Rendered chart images

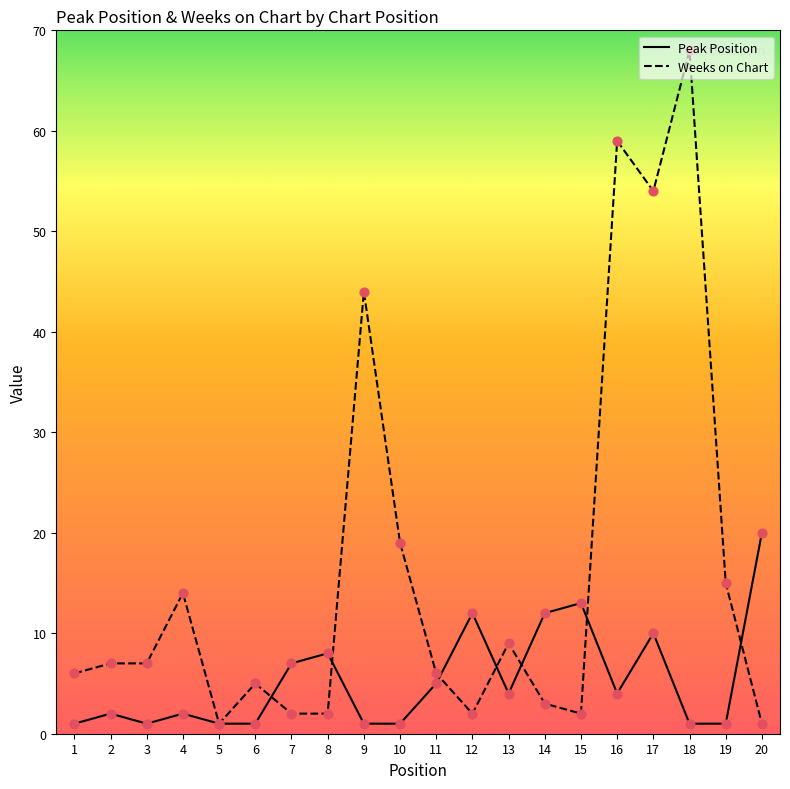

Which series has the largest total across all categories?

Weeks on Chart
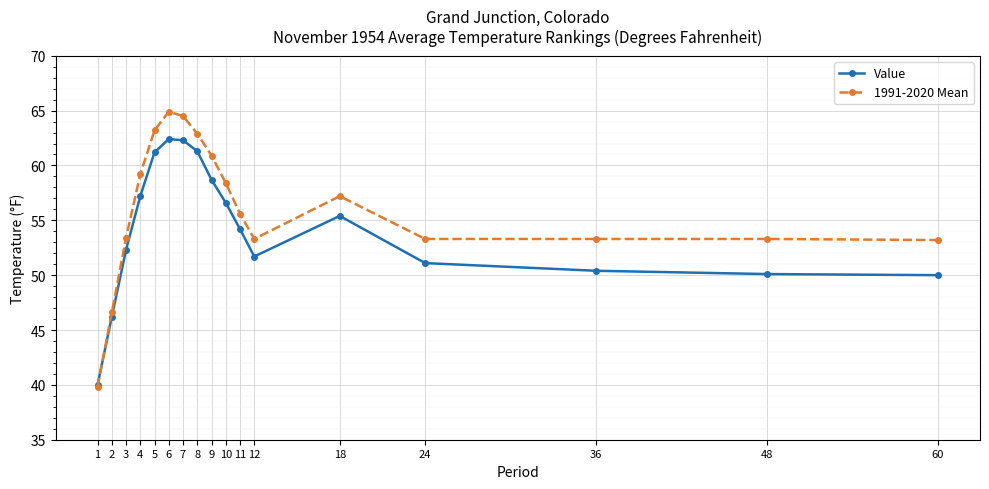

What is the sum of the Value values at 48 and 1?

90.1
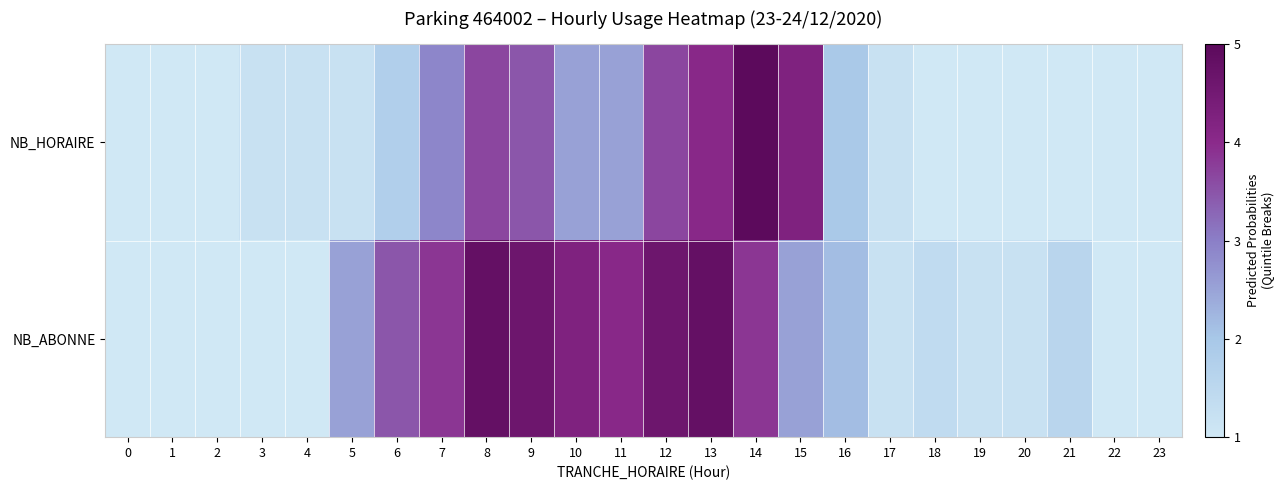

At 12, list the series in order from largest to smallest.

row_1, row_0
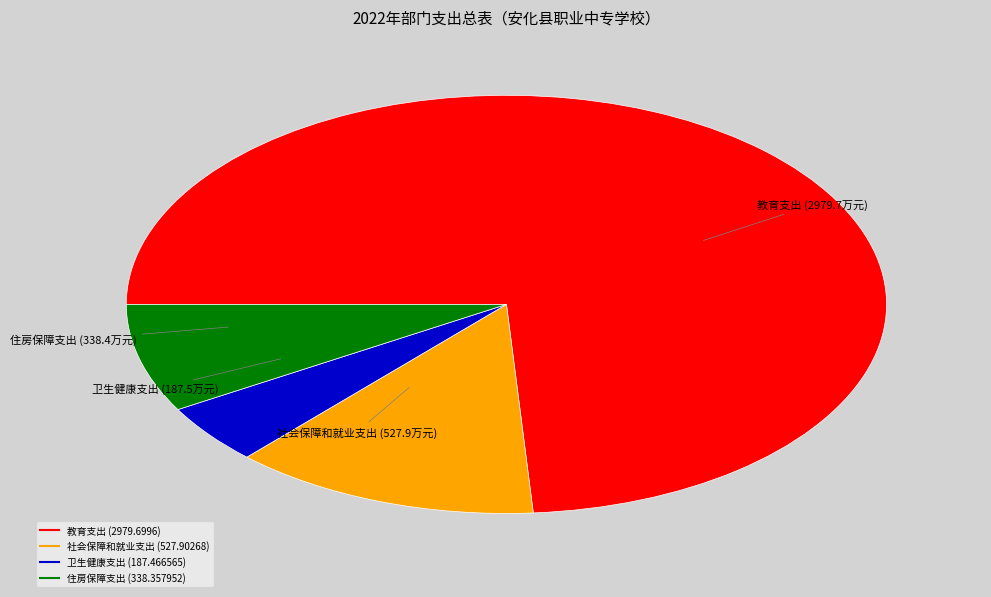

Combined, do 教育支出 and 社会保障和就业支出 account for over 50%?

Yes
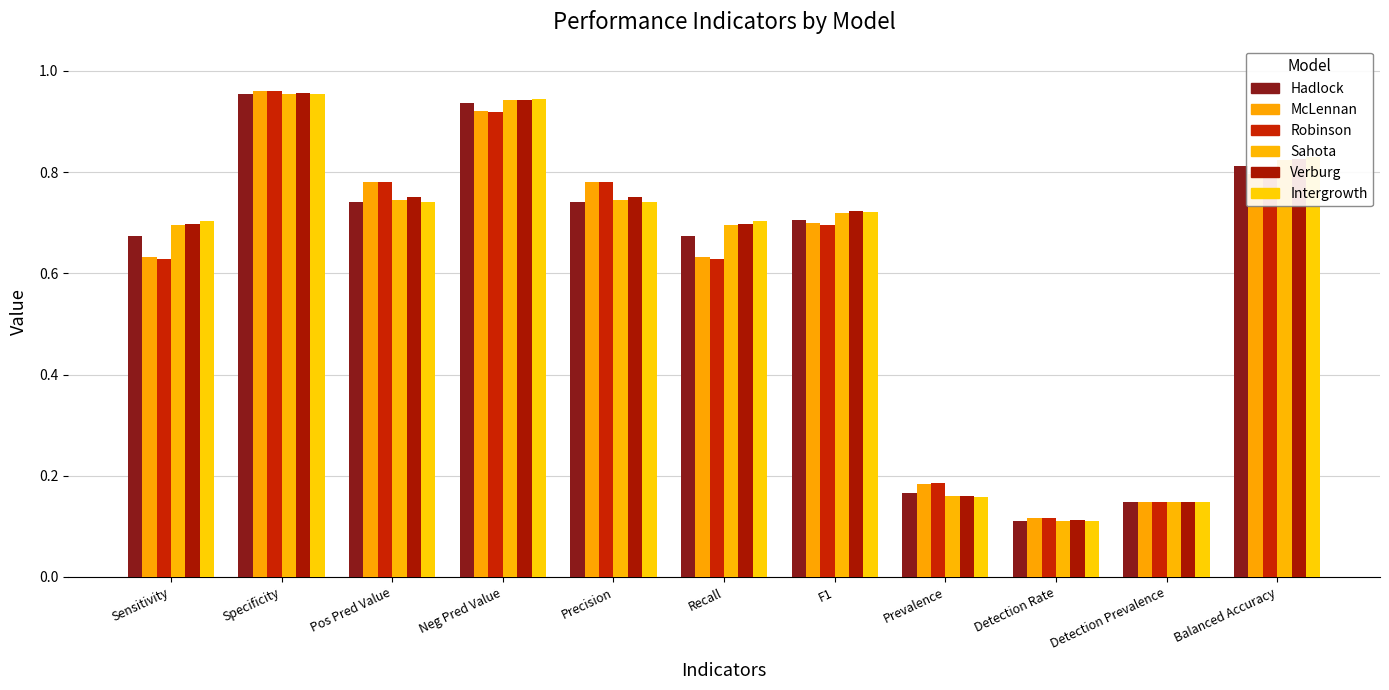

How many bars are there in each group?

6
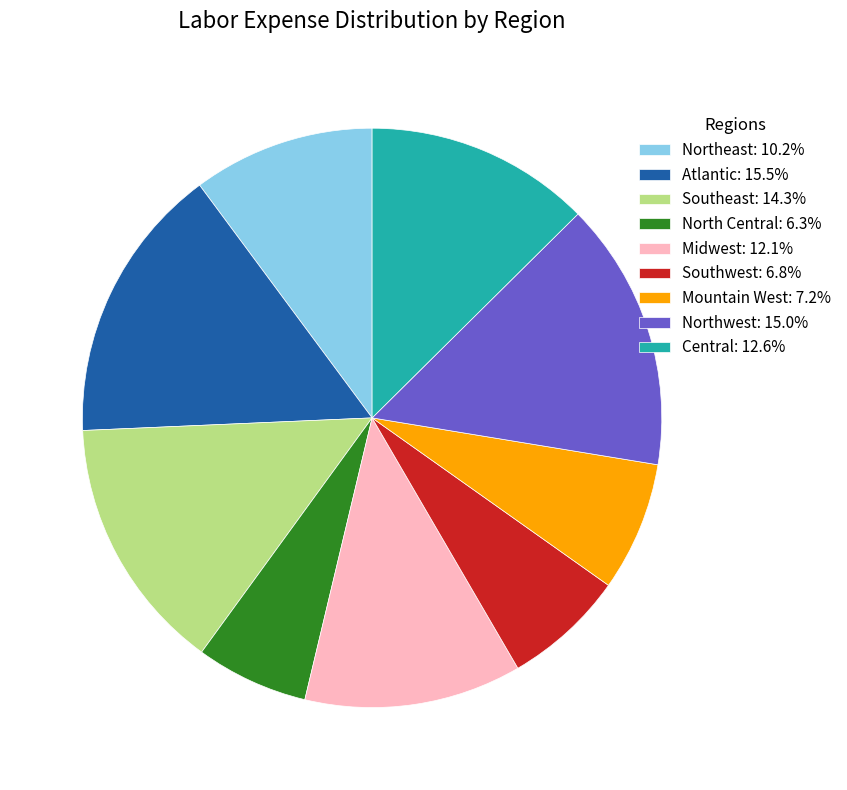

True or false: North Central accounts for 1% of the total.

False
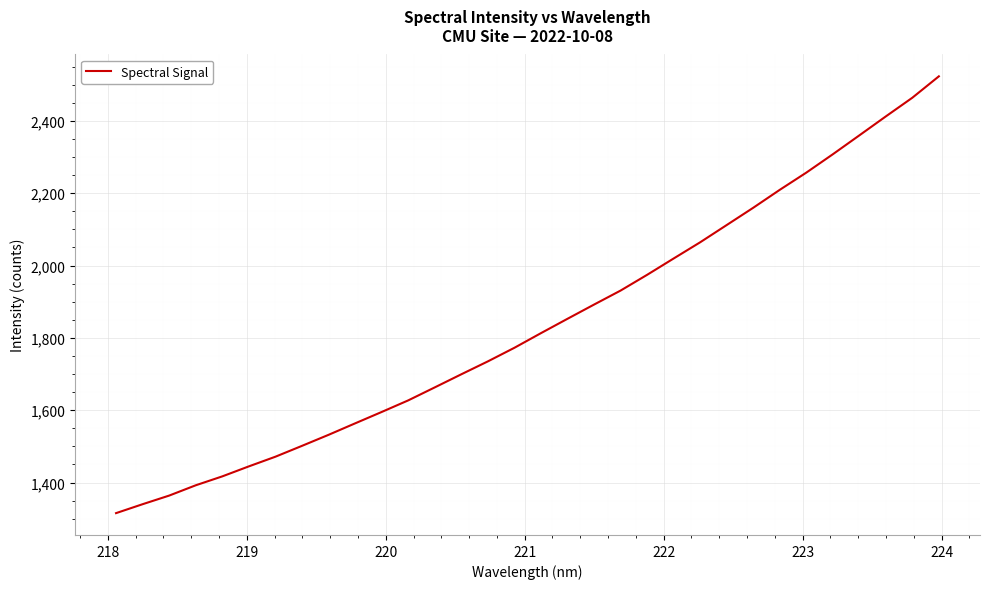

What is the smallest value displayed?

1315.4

_YOUR TASK_. Convert the listing above into a Markdown table with the columns "Row" and "Line", giving each nonblank line its own numbered row. Omit blank lines and the pictures.

_YOUR SOLUTION_.
| Row | Line |
|---|---|
| 1 | Which series has the largest total across all categories? |
| 2 | Weeks on Chart |
| 3 | What is the sum of the Value values at 48 and 1? |
| 4 | 90.1 |
| 5 | At 12, list the series in order from largest to smallest. |
| 6 | row_1, row_0 |
| 7 | Combined, do 教育支出 and 社会保障和就业支出 account for over 50%? |
| 8 | Yes |
| 9 | How many bars are there in each group? |
| 10 | 6 |
| 11 | True or false: North Central accounts for 1% of the total. |
| 12 | False |
| 13 | What is the smallest value displayed? |
| 14 | 1315.4 |